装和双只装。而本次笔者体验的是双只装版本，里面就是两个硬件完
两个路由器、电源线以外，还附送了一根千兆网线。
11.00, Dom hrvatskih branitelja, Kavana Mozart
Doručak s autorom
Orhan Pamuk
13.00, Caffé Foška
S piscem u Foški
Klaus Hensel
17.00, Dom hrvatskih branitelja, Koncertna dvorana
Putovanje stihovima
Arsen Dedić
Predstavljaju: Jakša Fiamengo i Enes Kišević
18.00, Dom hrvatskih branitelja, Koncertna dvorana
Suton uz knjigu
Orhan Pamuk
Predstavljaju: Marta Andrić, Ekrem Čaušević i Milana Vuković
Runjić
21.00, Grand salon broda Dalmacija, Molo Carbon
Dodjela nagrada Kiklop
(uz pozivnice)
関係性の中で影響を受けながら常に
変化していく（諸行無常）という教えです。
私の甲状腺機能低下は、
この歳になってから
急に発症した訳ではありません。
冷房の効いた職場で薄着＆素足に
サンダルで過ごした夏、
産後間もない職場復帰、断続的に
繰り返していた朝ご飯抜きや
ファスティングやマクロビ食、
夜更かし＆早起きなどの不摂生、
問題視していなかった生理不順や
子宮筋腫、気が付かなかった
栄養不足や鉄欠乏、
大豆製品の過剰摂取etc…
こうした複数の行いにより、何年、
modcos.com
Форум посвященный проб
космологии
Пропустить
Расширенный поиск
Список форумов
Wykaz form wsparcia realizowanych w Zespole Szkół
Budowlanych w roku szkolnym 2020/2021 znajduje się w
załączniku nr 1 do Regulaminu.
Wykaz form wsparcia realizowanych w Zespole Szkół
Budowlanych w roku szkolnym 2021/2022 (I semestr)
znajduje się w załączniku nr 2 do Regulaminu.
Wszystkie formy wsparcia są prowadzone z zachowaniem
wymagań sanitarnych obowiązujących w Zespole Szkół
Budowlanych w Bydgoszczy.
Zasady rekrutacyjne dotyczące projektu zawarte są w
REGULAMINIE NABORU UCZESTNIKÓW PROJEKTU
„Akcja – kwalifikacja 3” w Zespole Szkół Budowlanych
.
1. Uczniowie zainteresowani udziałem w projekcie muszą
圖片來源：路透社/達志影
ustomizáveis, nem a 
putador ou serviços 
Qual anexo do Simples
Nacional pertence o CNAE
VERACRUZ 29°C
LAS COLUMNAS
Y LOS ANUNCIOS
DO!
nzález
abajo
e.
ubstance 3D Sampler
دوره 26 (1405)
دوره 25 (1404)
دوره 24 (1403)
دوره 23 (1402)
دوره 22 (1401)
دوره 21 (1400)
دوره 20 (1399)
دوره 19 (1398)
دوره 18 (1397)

+++++

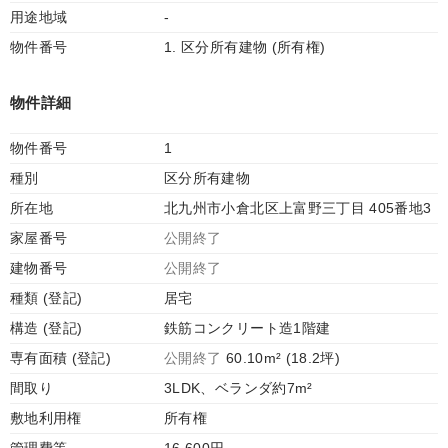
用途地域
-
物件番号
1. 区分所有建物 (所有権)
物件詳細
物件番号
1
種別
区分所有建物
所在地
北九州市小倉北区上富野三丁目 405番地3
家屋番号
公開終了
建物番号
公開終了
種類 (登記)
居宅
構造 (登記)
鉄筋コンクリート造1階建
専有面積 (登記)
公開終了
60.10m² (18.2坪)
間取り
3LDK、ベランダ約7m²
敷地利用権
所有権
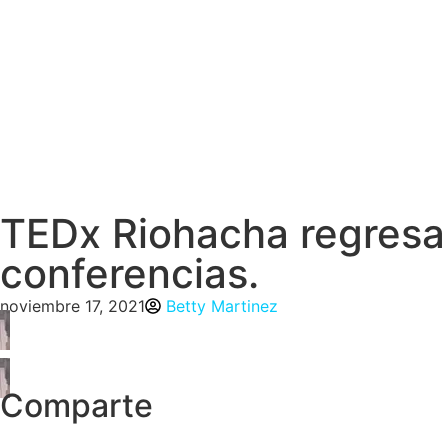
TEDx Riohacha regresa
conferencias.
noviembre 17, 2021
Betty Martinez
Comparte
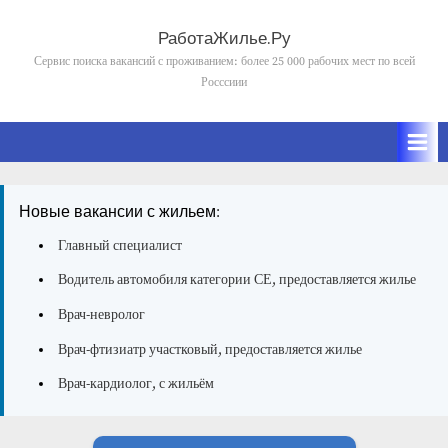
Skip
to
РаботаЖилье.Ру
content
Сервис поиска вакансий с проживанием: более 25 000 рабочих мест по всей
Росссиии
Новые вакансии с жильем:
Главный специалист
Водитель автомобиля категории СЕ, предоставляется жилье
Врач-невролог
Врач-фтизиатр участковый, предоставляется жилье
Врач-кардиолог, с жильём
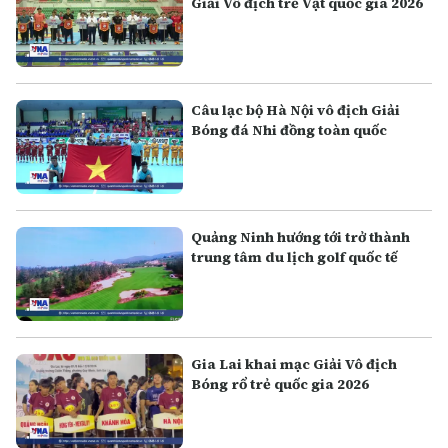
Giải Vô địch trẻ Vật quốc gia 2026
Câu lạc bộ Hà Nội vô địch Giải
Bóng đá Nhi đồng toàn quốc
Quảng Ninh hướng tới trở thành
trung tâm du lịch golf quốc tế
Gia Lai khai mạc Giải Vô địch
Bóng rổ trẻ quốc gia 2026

+++++

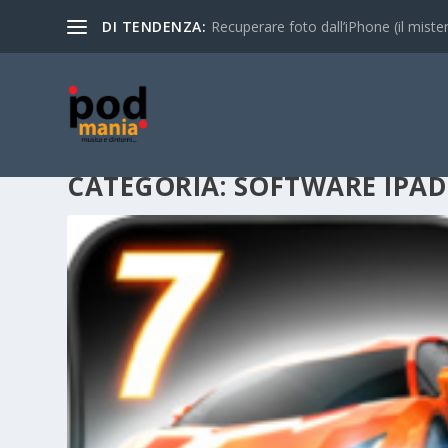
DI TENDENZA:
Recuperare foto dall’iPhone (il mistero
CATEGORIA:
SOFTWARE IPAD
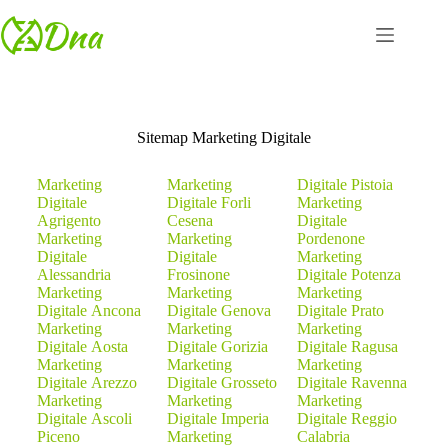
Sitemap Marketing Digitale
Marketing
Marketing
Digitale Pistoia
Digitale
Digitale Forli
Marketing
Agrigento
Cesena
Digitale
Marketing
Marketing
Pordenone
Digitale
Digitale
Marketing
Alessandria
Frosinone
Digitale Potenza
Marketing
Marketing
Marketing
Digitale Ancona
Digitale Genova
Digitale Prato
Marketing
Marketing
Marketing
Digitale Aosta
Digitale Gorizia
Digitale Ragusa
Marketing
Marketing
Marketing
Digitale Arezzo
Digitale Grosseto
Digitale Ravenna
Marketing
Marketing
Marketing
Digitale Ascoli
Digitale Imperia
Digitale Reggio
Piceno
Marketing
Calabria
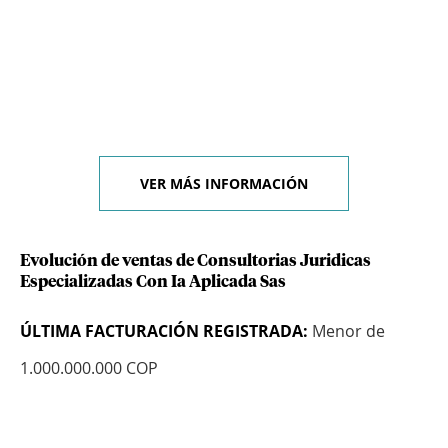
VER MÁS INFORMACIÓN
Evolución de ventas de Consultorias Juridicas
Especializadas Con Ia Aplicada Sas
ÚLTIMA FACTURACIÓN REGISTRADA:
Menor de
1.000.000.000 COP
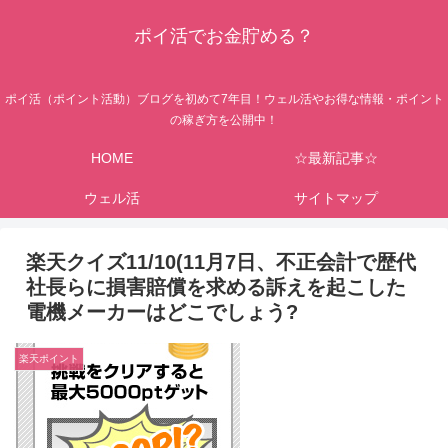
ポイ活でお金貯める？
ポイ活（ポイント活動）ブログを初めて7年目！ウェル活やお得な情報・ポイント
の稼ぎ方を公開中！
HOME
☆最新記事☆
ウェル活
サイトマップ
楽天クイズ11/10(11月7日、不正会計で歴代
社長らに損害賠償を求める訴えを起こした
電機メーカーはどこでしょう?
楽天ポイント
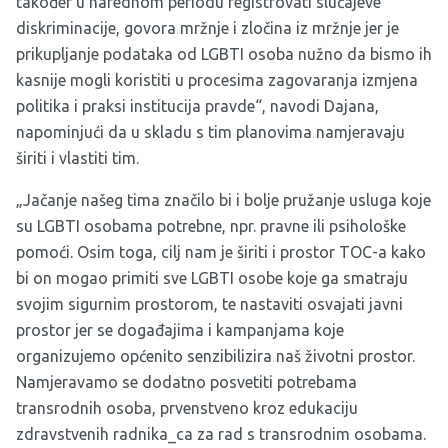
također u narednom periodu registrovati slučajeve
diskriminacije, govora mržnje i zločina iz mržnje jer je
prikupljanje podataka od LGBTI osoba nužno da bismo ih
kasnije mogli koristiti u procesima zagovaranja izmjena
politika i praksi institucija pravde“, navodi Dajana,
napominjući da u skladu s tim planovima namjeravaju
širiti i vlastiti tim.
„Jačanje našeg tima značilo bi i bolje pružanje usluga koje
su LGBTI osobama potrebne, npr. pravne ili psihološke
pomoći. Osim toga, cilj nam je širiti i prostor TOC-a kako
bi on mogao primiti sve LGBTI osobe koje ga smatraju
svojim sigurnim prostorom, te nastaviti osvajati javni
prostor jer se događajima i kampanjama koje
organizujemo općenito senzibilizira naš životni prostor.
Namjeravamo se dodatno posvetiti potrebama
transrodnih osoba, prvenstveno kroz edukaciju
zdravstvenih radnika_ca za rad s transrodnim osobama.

+++++

• [WORK TASK]:
List every line in the data above that contains the string "szkolnym". Case matters.

• [YOUR RESPONSE]:
Budowlanych w roku szkolnym 2020/2021 znajduje się w
Budowlanych w roku szkolnym 2021/2022 (I semestr)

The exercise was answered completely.